LISTE DES TÂCHES:
A - Pour chacune des affirmations suivantes, indiquez par oui ou par non si elle concorde avec le texte sur le festival Kazanga, en citant les mots du texte qui tranchent. (i) Les Lozi ont adopté au début du dix-neuvième siècle l'idée d'un orchestre royal à la façon nkoya. (ii) La cérémonie Kuomboka a lieu chaque année en octobre. (iii) Kazanga vise à présenter une carte d'échantillons de la culture lozi.
B - Relevez toutes les qualités par lesquelles, selon le texte sur le festival Kazanga, l'association lozi surpasse l'association Kazanga.

TEXTE SOURCE:
---------------
Analysons maintenant les details du processus de mediation ethnique comme il se deroule lors du festival Kazanga.

6. Selection et transformation culturelles au festival Kazanga

Essentiel pour la mediation ethnique est le fait que la tache des mediateurs se caracterise non seulement par une organisation devouee, mais aussi par une selection et une transformation culturelles.

En Zambie, comme dans presque tous les pays du monde moderne, la vie publique et la culture politique nationale sont dominees par les medias, en particulier par la radio et la television. La mediation ethnique vers le monde exterieur cherche donc a acceder aux medias et, pour ce faire, les festivals sont un moyen eprouve. Il s’ajoute a cela deux raisons importantes. Premierement, le district de Kaoma a toujours eu une tradition musicale particulierement riche. [24]Au debut du dix-neuvieme siecle, l’idee d’un orchestre royal a la facon nkoya fut repris de facon permanente par les Lozi. La musique que les Nkoya considerent de bon droit comme leur etant ‘propre’ est donc souvent diffusee par les medias zambiennes – mais comme attribut du pouvoir lozi abhorre. Deuxiemement, la principale expression publique du pouvoir lozi est la ceremonie Kuomboka qui se tient chaque annee en avril a l’occasion du demenagement du roi, en chaloupe de gala, de sa residence d’ete a sa residence d’hiver. Kuomboka jouit depuis un siecle de la grande attention des medias et des hauts dignitaires. Le festival Kazanga se veut etre la reponse nkoya a Kuomboka, tout comme l’association Kazanga, avec ses T-shirts imprimes pour ses membres, tente d’imiter l’association lozi beaucoup plus riche, plus puissante, plus nombreuse et plus efficace qui rend possible le Kuomboka annuel. [25]

Le festival Kazanga est ainsi une nouvelle forme strategiquement choisie. De quelle maniere selectionne-t-il et transforme-t-il la culture locale existante? Le cadre etroit de cet article m’oblige, helas, a passer sur le fait que le festival Kazanga se fonde sur un exemple du dix-neuvieme siecle qui toutefois se limitait a un seul roi; et nous pouvons seulement constater qu’au milieu de ses rois, le festival moderne – grace en partie a un sanctuaire construit a neuf pour ses seuls ancetres – eleve Mutondo a une position de seniorite a laquelle il ne peut pretendre traditionnellement. En tant que forme de mediation ethnique, Kazanga vise a presenter une carte d’echantillons de la culture nkoya. A quoi pourrait ressembler une telle carte, vu les formes courantes de culture expressive dans la situation villageoise?
---------------
JEU DE DONNÉES:

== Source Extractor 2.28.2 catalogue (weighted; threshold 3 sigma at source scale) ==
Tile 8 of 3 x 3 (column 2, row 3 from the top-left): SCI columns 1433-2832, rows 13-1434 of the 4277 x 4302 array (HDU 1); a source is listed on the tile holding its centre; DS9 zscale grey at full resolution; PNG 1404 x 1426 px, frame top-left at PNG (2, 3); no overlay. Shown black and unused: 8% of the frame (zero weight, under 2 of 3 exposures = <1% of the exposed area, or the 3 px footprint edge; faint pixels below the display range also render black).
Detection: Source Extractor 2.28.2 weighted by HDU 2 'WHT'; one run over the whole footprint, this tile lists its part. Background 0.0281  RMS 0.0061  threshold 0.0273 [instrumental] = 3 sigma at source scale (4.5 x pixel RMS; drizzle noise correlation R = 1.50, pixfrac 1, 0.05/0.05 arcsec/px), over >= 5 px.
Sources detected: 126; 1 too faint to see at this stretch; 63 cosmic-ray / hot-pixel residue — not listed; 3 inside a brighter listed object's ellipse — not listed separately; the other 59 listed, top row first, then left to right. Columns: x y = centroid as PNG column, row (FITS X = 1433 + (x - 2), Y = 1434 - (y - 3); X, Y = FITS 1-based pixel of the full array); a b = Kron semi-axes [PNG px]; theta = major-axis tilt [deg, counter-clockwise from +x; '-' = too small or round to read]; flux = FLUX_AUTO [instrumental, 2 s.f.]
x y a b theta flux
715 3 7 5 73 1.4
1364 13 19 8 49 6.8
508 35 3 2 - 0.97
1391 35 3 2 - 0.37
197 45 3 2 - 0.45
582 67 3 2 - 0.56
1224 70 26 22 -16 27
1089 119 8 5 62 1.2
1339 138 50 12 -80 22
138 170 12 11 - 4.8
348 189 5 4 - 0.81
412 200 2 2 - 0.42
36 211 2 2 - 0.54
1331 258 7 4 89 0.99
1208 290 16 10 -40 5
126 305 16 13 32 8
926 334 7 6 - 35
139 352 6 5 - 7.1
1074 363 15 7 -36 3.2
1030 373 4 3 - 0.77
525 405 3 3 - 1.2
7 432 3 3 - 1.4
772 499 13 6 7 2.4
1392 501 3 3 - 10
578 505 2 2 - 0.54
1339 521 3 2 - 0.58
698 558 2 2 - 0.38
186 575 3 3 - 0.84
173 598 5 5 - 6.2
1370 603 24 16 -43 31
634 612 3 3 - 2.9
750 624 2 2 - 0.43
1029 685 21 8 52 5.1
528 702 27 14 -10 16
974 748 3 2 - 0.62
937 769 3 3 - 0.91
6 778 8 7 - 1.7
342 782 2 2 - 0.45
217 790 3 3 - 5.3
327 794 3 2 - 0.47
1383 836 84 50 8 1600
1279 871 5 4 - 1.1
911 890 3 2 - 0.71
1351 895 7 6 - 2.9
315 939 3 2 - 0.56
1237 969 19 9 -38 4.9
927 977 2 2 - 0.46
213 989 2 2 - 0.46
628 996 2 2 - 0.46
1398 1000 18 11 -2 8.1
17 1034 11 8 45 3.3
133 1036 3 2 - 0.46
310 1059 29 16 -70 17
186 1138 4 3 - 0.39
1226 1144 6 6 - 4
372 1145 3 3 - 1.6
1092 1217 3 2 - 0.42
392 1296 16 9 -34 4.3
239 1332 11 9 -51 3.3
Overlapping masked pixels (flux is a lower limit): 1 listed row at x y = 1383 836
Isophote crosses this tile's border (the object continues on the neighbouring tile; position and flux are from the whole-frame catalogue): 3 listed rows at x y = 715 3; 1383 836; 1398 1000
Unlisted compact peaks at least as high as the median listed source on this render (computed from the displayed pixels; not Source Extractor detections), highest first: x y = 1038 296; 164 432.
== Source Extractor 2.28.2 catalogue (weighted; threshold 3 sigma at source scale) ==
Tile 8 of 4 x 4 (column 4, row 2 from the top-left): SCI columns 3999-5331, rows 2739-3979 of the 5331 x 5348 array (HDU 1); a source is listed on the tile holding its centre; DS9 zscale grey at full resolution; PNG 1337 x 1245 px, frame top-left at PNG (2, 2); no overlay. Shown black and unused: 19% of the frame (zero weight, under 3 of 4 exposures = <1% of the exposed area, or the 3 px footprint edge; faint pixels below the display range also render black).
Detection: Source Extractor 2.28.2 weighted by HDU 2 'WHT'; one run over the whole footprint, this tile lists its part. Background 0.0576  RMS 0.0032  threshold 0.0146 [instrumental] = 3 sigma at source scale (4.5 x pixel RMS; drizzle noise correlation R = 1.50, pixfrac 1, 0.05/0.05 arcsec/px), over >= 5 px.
---------------
RÉPONSES PAR TÂCHE:
A -
(i) Oui : « Au debut du dix-neuvieme siecle, l’idee d’un orchestre royal a la facon nkoya fut repris de facon permanente par les Lozi. »
(ii) Non : « qui se tient chaque annee en avril »
(iii) Non : « Kazanga vise a presenter une carte d’echantillons de la culture nkoya. »

B -
- plus riche (« beaucoup plus riche »)
- plus puissante
- plus nombreuse
- plus efficace